◆ Activity ◆
What you return should be each line of the data containing the string "wchodzą".

Supplied records section start

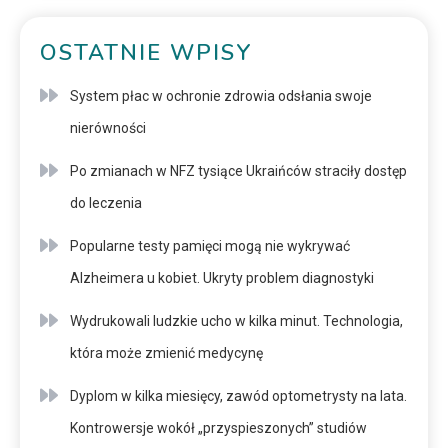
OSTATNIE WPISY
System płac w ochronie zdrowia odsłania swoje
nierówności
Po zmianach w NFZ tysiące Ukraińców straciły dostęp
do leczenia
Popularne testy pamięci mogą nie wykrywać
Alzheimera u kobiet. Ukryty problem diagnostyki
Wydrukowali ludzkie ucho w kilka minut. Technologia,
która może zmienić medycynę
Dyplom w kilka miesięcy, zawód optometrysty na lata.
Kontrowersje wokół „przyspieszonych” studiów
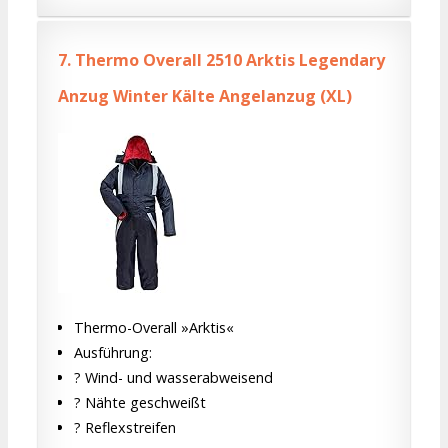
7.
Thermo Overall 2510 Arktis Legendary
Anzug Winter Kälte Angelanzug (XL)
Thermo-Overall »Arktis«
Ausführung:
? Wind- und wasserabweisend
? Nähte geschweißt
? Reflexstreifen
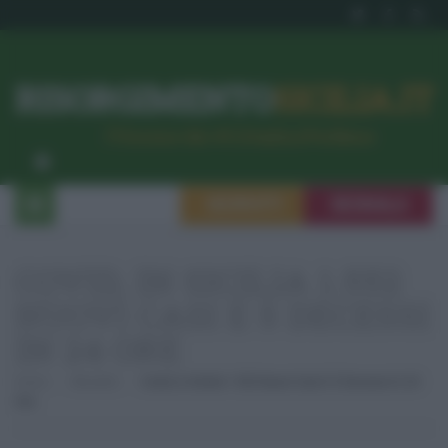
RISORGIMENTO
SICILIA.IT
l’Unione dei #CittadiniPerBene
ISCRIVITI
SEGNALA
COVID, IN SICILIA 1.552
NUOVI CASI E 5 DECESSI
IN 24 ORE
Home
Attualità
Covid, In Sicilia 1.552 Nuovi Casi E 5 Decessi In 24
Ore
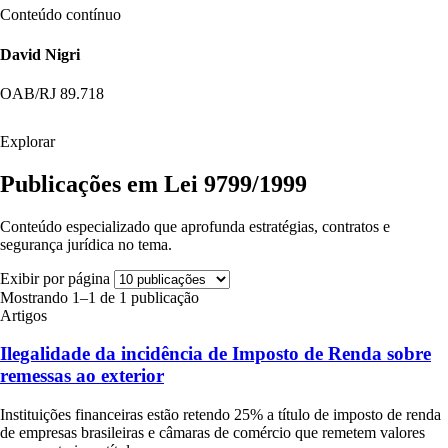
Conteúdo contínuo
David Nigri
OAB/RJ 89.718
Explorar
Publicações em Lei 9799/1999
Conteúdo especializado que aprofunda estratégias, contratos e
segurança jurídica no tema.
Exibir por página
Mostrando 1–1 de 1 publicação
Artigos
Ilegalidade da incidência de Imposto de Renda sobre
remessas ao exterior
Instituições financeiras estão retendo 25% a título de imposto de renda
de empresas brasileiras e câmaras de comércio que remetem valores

Supplied records section end
Supplied records section start

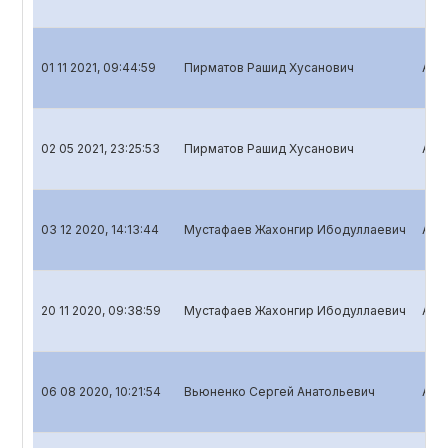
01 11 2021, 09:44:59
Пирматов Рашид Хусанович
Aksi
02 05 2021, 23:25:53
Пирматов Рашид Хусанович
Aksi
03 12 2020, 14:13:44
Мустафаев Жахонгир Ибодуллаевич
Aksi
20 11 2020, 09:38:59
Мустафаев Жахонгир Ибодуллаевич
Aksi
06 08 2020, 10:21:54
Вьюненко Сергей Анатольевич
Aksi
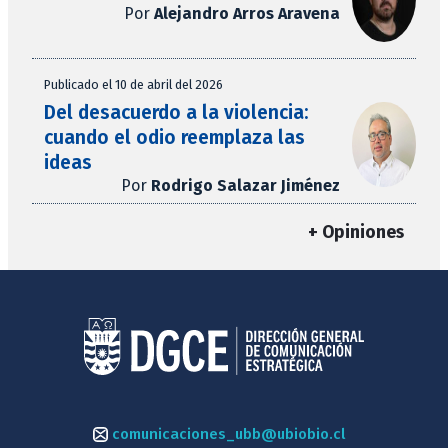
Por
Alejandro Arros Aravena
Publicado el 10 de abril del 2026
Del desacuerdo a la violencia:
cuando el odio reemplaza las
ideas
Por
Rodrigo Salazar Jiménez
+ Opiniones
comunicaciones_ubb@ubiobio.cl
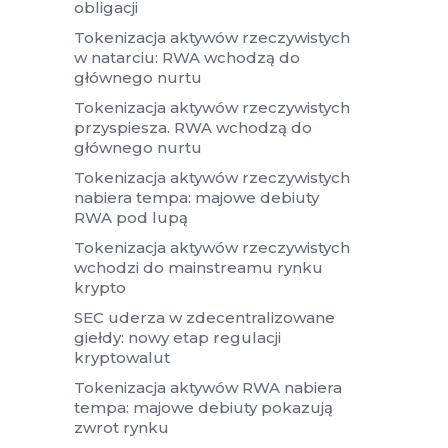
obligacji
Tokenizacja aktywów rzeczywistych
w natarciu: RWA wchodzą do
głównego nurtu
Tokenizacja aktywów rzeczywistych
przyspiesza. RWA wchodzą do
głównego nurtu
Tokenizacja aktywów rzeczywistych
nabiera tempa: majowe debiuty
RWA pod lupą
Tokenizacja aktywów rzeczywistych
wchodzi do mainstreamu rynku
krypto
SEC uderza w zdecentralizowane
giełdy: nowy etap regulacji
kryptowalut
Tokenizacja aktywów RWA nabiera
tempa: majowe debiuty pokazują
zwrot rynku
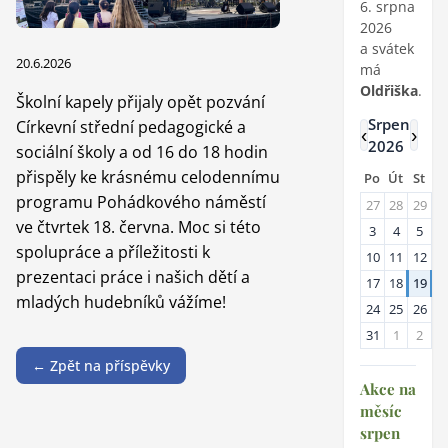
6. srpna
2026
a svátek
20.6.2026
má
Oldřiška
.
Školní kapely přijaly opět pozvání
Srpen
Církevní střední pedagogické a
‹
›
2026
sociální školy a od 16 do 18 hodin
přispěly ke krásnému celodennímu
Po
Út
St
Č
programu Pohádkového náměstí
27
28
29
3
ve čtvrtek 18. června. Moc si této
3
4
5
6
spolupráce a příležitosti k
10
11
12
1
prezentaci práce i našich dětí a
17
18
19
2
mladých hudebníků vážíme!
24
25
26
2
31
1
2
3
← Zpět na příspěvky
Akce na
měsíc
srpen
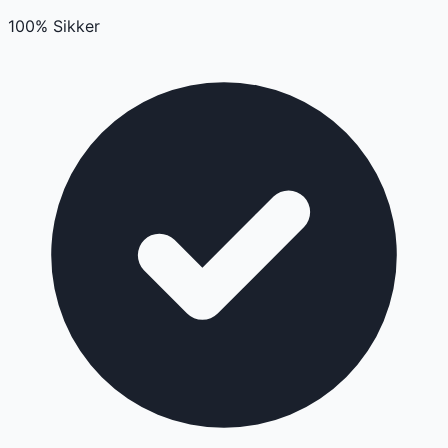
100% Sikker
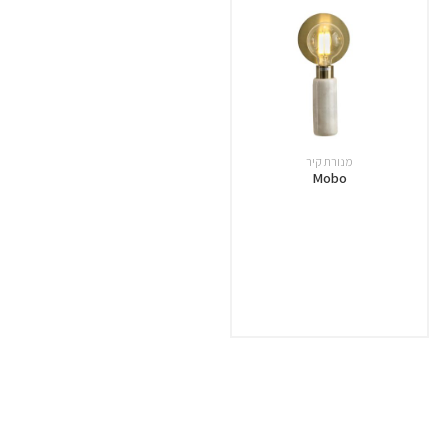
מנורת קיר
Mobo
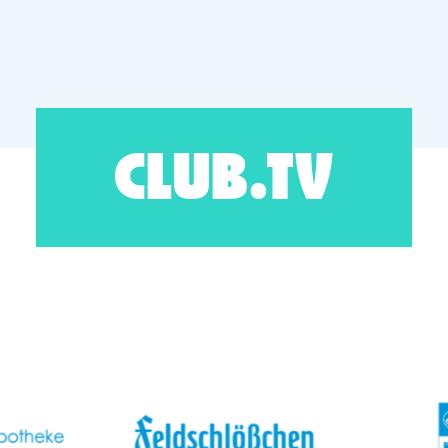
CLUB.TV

Supplied records section end
Supplied records section start

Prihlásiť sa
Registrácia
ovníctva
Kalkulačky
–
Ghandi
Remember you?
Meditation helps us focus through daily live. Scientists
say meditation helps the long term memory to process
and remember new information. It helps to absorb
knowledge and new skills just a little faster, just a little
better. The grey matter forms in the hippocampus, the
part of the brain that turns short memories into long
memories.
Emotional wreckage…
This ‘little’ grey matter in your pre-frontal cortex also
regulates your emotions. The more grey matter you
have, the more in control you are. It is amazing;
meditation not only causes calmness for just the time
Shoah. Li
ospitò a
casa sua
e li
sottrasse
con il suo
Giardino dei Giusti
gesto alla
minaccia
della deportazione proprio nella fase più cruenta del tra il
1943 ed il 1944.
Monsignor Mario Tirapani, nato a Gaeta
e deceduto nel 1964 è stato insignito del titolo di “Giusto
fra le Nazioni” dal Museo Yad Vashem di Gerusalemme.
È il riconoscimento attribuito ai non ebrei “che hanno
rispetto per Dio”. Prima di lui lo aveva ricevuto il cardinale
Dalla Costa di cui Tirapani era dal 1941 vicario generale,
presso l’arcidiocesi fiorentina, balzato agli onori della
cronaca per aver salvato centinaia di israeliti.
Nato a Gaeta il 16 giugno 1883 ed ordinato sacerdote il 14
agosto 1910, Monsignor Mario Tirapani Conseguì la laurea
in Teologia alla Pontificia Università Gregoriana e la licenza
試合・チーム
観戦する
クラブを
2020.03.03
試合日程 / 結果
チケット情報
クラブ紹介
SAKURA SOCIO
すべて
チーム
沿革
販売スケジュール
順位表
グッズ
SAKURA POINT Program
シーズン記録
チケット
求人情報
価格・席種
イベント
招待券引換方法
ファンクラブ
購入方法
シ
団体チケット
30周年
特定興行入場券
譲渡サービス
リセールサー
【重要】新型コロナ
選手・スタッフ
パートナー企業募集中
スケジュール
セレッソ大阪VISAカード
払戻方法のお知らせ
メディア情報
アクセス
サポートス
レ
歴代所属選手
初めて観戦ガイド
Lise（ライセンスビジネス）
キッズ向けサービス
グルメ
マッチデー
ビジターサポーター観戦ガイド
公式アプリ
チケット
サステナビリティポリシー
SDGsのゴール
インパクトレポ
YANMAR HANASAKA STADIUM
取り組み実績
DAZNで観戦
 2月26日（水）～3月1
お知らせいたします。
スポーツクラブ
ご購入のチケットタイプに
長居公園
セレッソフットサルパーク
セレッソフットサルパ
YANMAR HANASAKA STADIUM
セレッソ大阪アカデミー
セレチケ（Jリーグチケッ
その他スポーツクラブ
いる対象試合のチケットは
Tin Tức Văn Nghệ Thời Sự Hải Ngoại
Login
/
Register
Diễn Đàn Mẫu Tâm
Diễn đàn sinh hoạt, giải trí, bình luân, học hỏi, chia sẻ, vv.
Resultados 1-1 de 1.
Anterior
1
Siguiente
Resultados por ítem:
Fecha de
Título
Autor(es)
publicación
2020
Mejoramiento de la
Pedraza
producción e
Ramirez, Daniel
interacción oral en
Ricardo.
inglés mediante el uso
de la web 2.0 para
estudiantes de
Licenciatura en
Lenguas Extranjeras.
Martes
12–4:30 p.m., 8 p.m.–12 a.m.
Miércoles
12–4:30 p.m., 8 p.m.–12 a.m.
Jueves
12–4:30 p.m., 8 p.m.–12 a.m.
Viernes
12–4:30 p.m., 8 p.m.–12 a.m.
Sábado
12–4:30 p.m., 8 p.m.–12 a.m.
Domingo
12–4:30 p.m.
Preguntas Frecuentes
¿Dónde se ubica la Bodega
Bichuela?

Supplied records section end

◆ Solution for this exercise ◆
w natarciu: RWA wchodzą do
przyspiesza. RWA wchodzą do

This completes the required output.